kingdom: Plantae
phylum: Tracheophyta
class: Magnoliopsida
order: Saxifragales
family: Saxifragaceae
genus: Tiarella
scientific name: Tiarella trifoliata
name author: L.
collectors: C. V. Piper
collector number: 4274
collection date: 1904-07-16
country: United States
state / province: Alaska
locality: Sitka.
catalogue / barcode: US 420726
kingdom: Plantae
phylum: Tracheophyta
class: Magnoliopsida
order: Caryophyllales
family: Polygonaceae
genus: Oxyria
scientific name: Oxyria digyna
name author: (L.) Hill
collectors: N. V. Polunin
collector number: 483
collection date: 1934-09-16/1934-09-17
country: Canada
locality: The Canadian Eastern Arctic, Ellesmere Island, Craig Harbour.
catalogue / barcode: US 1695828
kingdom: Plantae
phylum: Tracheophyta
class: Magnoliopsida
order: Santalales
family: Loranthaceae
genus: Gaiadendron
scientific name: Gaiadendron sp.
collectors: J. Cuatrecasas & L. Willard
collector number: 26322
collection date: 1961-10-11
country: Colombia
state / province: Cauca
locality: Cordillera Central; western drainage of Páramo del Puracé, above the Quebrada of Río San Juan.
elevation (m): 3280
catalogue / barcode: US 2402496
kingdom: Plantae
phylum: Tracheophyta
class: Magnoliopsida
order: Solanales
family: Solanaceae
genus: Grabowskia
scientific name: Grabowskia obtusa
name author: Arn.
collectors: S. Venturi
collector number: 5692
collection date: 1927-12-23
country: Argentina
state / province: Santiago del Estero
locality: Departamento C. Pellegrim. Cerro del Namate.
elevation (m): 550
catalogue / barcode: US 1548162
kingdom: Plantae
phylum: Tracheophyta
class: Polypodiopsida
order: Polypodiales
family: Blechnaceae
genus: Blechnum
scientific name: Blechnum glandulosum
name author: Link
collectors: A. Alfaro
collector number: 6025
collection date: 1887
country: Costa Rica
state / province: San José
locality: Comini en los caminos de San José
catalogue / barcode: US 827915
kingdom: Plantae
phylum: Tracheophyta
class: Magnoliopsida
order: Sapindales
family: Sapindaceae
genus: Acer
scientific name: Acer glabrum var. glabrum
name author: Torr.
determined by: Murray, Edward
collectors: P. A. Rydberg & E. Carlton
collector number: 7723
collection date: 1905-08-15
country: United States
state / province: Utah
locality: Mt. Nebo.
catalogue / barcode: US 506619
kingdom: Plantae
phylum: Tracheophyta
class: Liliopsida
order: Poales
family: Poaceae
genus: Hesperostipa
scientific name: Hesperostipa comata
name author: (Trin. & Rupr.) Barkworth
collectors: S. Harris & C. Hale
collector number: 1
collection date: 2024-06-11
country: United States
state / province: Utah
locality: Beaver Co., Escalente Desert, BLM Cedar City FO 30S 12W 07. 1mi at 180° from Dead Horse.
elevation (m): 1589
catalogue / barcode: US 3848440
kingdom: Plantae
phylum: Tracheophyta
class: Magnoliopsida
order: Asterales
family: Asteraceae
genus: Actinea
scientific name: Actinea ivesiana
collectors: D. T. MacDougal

——

▶ _TASK_: Update the entries from the line containing "locality: Comini en los caminos de San José" through the line containing "determined by: Murray, Edward" by changing "scientific name" to "taxon name", and give back only those lines with nothing else altered.

▶ _EXERCISE RESULT_:
locality: Comini en los caminos de San José
catalogue / barcode: US 827915
kingdom: Plantae
phylum: Tracheophyta
class: Magnoliopsida
order: Sapindales
family: Sapindaceae
genus: Acer
taxon name: Acer glabrum var. glabrum
name author: Torr.
determined by: Murray, Edward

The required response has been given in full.